Managing the Madness
One of the most common phrases I hear as a full-time working, as-present-as-possible Mom is, "I don't know how you do it all."
At this time, I'd like to thank my ever-present feelings of anxiety, my overall abandonment issues, and my very dry sense of humor and aggressive communication style for really stepping up in this regard. Really creates that drive for success cocktail that I am constantly sipping on. Choking on. Drowning in. Sometimes it's like one of the banana boat cocktails in a bucket, guys.
In all reality, I don't know how not to do it all.
Especially when it comes to my kids. I don't want to miss a single second of this time in their lives where they still want me to be a part of every single thing they do. Sometimes I google tranquilizers for children, but that's normal for that feral Golden Hour, right?
I have a very goal-driven personality. I have to have something to work toward, whether short- or long- term. This might be borderline or full-fledged OCD (I'll rabbit hole Google that later), but I do know a lot of my success can attributed to this part of myself.
The bulk of my professional work centers around facets of project management - telling people what to do and when to do it, and the best way to say it, as well as timeline accountability. All of these tasks align well with being a mother.
So, I guess that's my number one trick - I don't have different personas for my professional and personal lives.
Now obviously I'm not talking politics or seggsy life in the workplace, but I don't dull myself to my coworkers like I have in the past. That's to say - if I'm exhausted because my almost 3-year-old decided to rave in da club at 1:37am (aka wake me up by whispering "mommy" two inches from my face then sob hysterically when I grunt a long-forgotten language at her), well I tell someone on the 7am meeting they scheduled that I'm still sipping my coffee and am as present as I can be in this moment.
I don't think you should have to be two different people in any scope of your life, and if you are, maybe that's contributing to your mental exhaustion?
I think the other aspect I prioritize in all aspects of my life is being as emotionally aware as I can, which goes hand-in-hand with understanding communication styles.

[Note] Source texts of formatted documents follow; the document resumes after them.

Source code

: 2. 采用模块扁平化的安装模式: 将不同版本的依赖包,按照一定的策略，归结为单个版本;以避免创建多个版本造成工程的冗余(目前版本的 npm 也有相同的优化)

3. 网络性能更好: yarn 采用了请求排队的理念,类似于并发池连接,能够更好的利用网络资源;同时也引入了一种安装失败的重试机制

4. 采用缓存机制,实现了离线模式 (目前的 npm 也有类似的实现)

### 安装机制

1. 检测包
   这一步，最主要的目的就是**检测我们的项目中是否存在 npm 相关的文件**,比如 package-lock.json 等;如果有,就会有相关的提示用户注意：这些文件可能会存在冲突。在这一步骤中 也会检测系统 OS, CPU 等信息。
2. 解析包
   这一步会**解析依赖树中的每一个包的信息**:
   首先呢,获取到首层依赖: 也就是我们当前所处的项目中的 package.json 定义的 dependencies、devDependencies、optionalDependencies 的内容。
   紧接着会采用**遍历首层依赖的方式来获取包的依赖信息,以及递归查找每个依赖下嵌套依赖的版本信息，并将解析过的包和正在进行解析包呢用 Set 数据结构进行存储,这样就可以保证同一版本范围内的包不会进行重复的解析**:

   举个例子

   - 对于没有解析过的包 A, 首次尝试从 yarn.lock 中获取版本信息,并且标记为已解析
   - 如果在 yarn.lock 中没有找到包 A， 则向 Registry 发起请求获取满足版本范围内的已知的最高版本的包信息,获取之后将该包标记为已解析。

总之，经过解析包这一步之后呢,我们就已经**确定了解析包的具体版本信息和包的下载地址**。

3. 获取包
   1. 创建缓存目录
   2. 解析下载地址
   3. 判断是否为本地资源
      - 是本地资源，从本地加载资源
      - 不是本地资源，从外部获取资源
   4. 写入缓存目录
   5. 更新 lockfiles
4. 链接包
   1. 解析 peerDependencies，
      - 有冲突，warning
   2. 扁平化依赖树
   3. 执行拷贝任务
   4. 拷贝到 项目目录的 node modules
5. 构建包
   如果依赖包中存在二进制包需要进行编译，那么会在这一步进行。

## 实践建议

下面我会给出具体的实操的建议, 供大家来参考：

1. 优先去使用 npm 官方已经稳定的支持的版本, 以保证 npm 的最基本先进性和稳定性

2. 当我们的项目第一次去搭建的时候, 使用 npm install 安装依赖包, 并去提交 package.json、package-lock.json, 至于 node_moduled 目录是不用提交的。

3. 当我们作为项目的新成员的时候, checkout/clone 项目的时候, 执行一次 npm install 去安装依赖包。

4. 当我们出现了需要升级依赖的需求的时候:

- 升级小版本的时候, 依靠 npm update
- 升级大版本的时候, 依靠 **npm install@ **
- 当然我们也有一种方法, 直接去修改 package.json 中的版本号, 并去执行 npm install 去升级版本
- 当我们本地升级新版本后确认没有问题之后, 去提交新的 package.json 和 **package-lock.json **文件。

I know that I am more comfortable communicating if I can find a personal connection with someone, so this tends to mean I need longer conversations because I like lots of words.
I have a friend who is a very analytical thinker. He needs facts and logic, so I need to trim fluff to get a lucrative conversation. I have another friend who is a problem-solver, and always wants to help find the solution, so I need to make sure I am clear about when I need a solution versus when I just need to spout off.
These are very manageable twists to make to my communication style.
My last manager needed to feel like a crucial person in the room. Lady Opportunity felt being important meant being acknowledged and at the forefront in all regards. She also was incredibly disorganized and frequently forgot things she said or someone else said to her. I had to constantly be hyper-conscious of exactly what I said and how I said it at all times.
That was freaking exhausting.
I try to keep my direct circle to people who I don't need to worry about being myself with. And I've definitely prioritized ensuring my professional life is with people who align to those standards.
There's too many things to do, too little time, and not enough coffee and cake to binge on to do otherwise.
So, maybe it seems I'm managing the madness, but I am actually managing myself in a way that allows the rest to follow. Sometimes I'm lounging on my back in the metaphorically delectable waters off the Grecian coast, and other times I'm hanging on for dear life in the torrential North Sea.
It's a balance, and maybe sometimes you need more of mellow and others you need the chaos to show yourself you can thrive.
Maybe sometimes you need to be more Mom than BFF, and that's okay?
Maybe you need to be less Mom, and more a partner, and that's understandable?
Maybe you need to stick to a boundary even if it's not aligning with someone else's boundary, and that's your right, because every person deserves mental peace?
And maybe, just maybe, you're actually handling it all far better than you think, because you're still breathing, the cat's still purring, the kids are still feral, and you're safe and alive and maybe emotional eating but we can tackle that on another post.
Stay messy, friends.
How Much Do I Want This Today? Holding steady at a 7/10. It's been a long week, and it's okay to give a 7/10. If that's all you have to give, and you give it all, that's still 100%.
What I'm Currently Reading: Started Variation by Rebecca Yarros. It's hinging a bit heavy in the YA tropes, so it's a slow read for me.
Current Mom Hack: We're entering birthday season in my house. My youngest is Valentine's Day, my oldest is three weeks later, which is the same day as my wedding anniversary, then a week later is my birthday. I make a lot of cakes. My youngest wanted dino themed this year, and I picked up these for the party and am pretty excited about it: 3 Rex Decoration Kit, adorable pink dino pinata, and, of course, glitter dino tattoos, because we love the tats in our house.